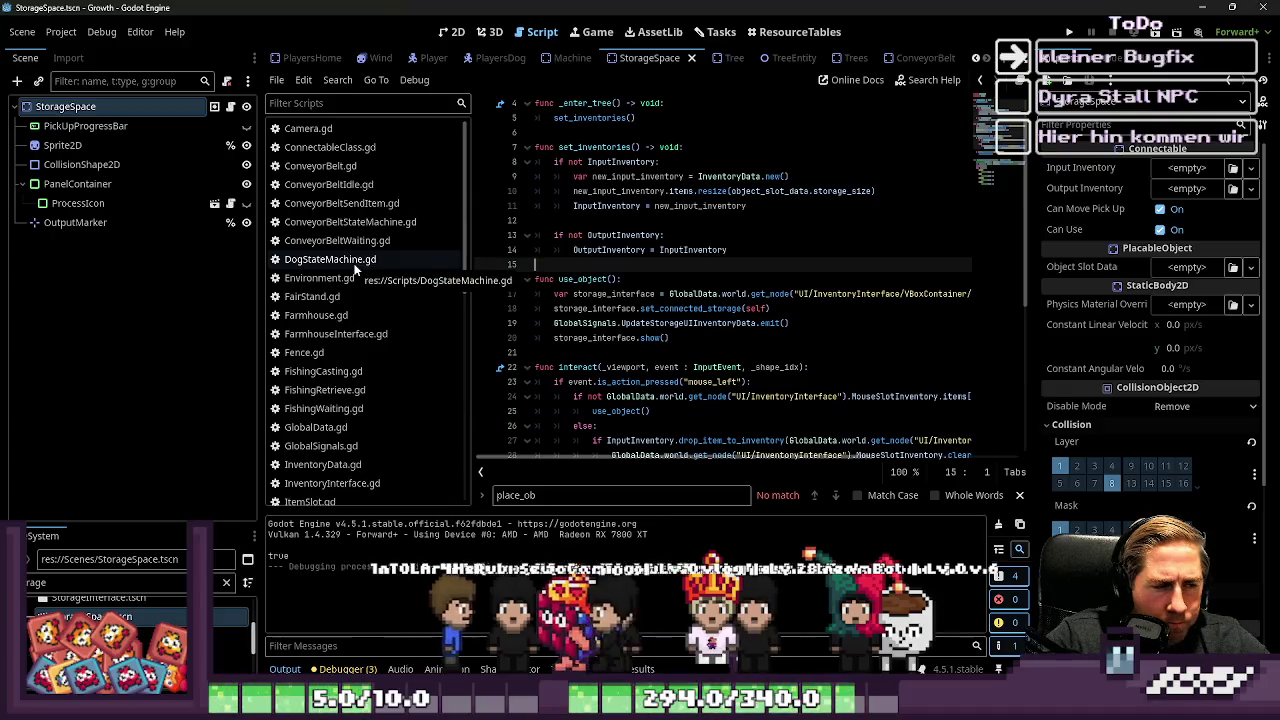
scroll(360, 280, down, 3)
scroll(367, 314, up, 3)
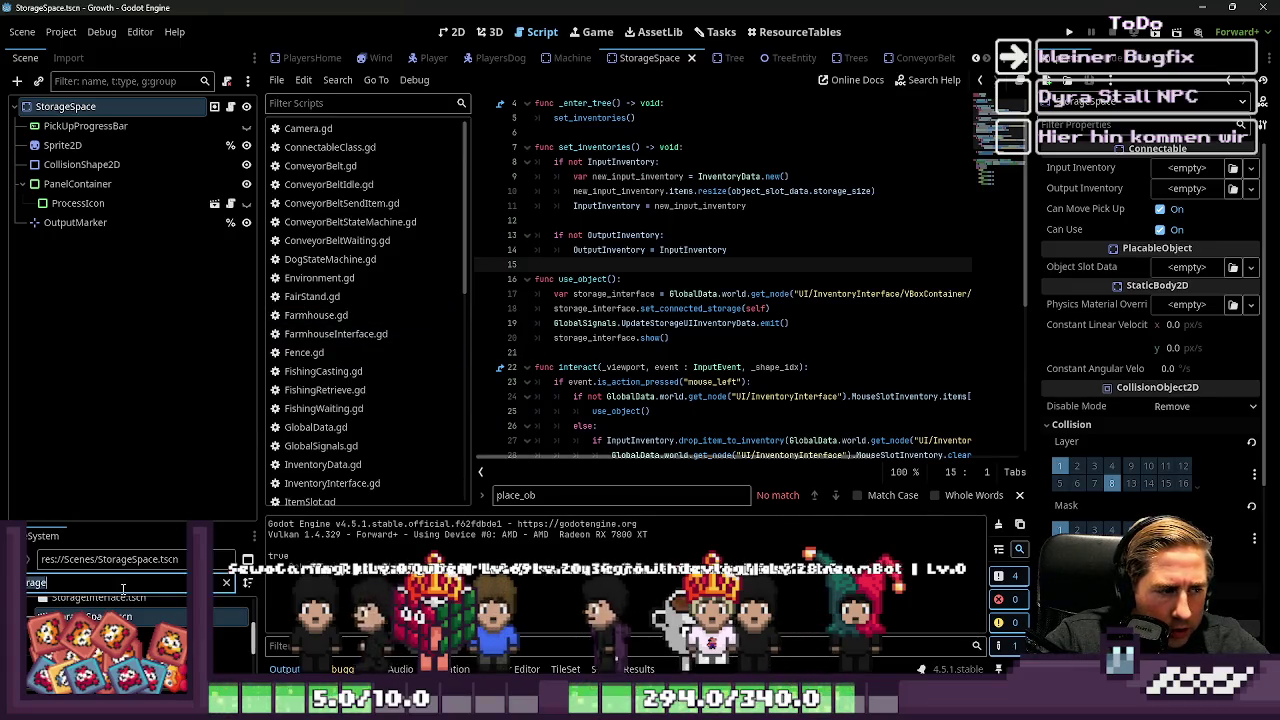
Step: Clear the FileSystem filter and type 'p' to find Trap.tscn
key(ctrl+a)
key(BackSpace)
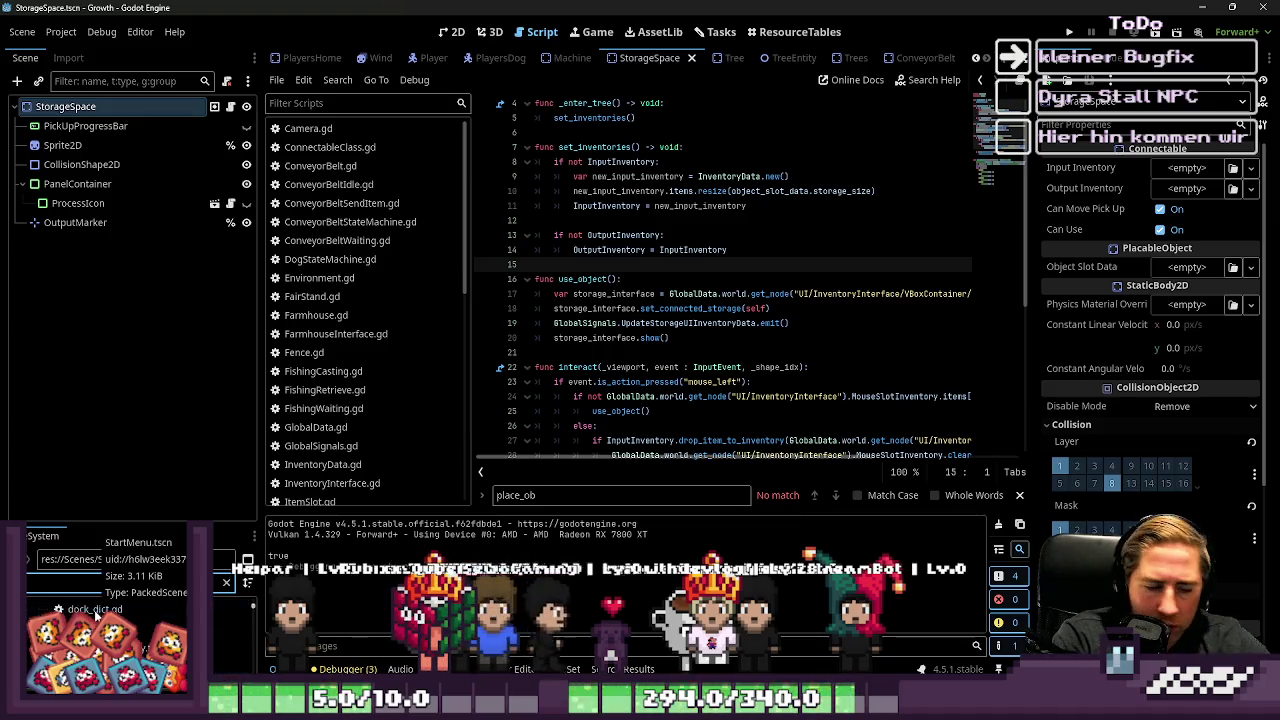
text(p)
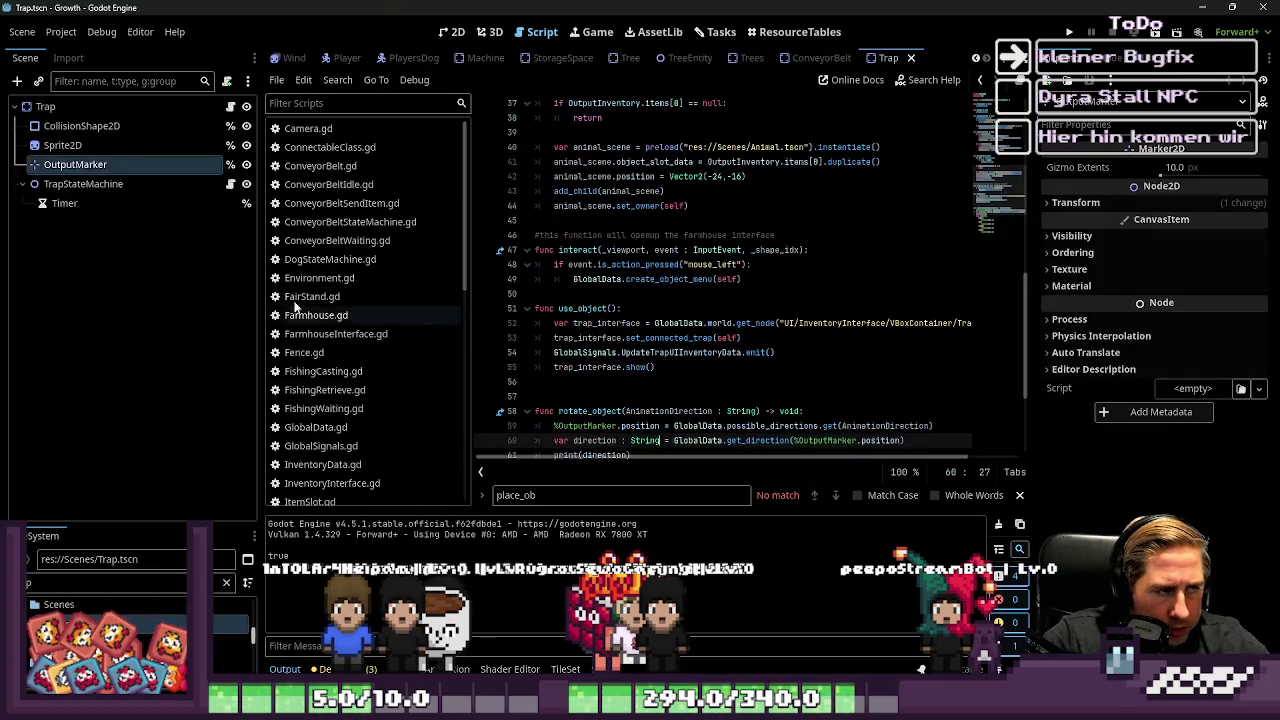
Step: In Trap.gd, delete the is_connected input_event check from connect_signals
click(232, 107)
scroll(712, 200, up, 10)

───

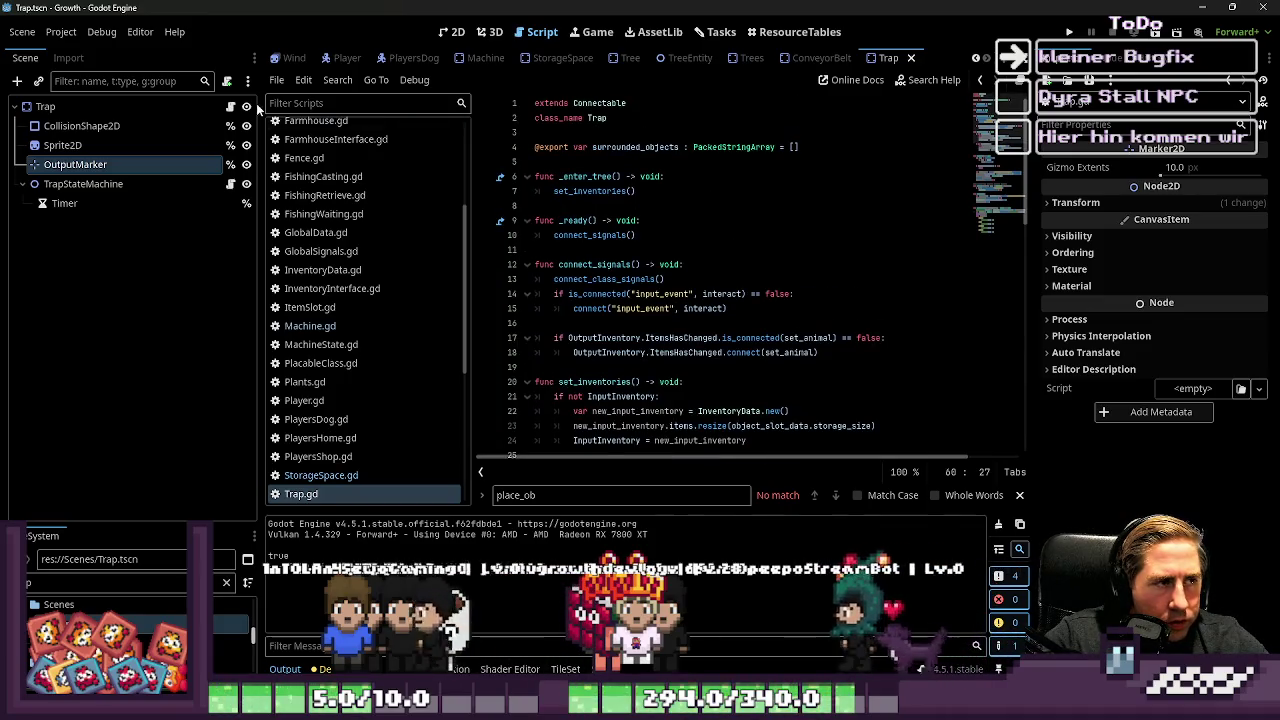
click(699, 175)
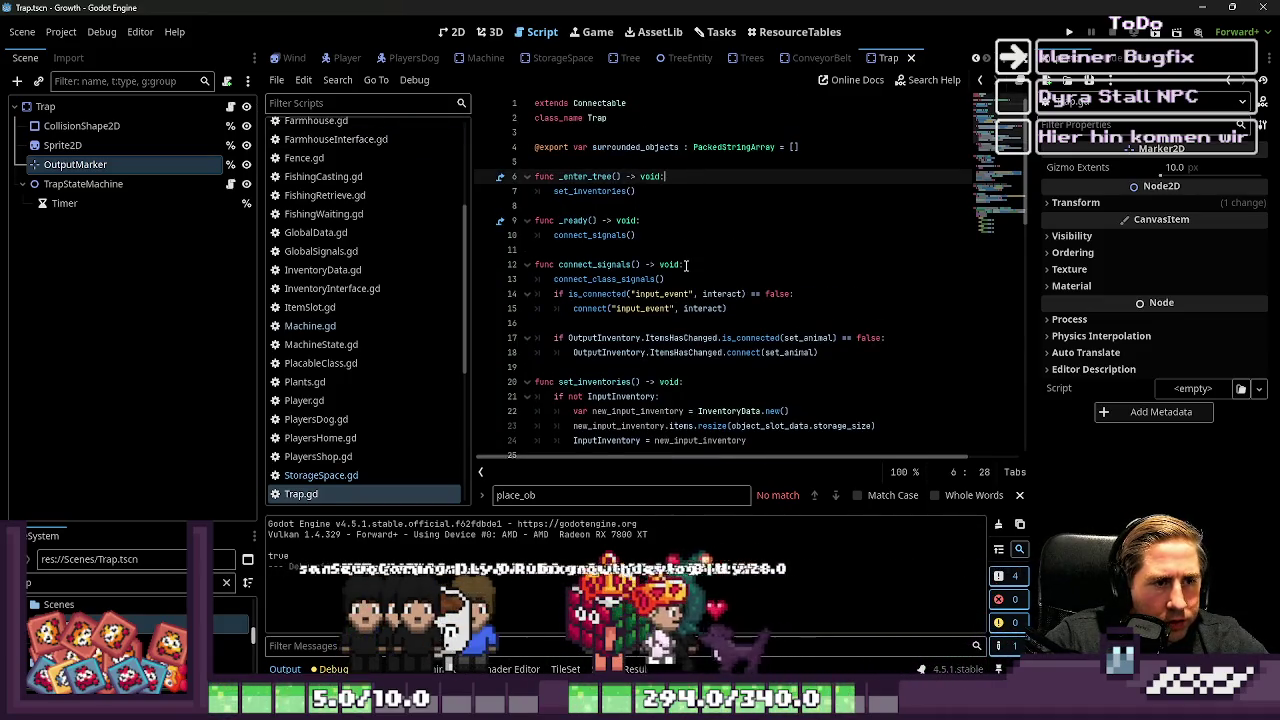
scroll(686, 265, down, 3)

───

— Description of the task —
Go back to the listing above and write out the lines starting at the one with "scroll(360, 280, down, 3)" and ending at the one with "scroll(712, 200, up, 10)", inclusive, exactly and without pictures.

— Task output —
scroll(360, 280, down, 3)
scroll(367, 314, up, 3)
Step: Clear the FileSystem filter and type 'p' to find Trap.tscn
key(ctrl+a)
key(BackSpace)
text(p)
Step: In Trap.gd, delete the is_connected input_event check from connect_signals
click(232, 107)
scroll(712, 200, up, 10)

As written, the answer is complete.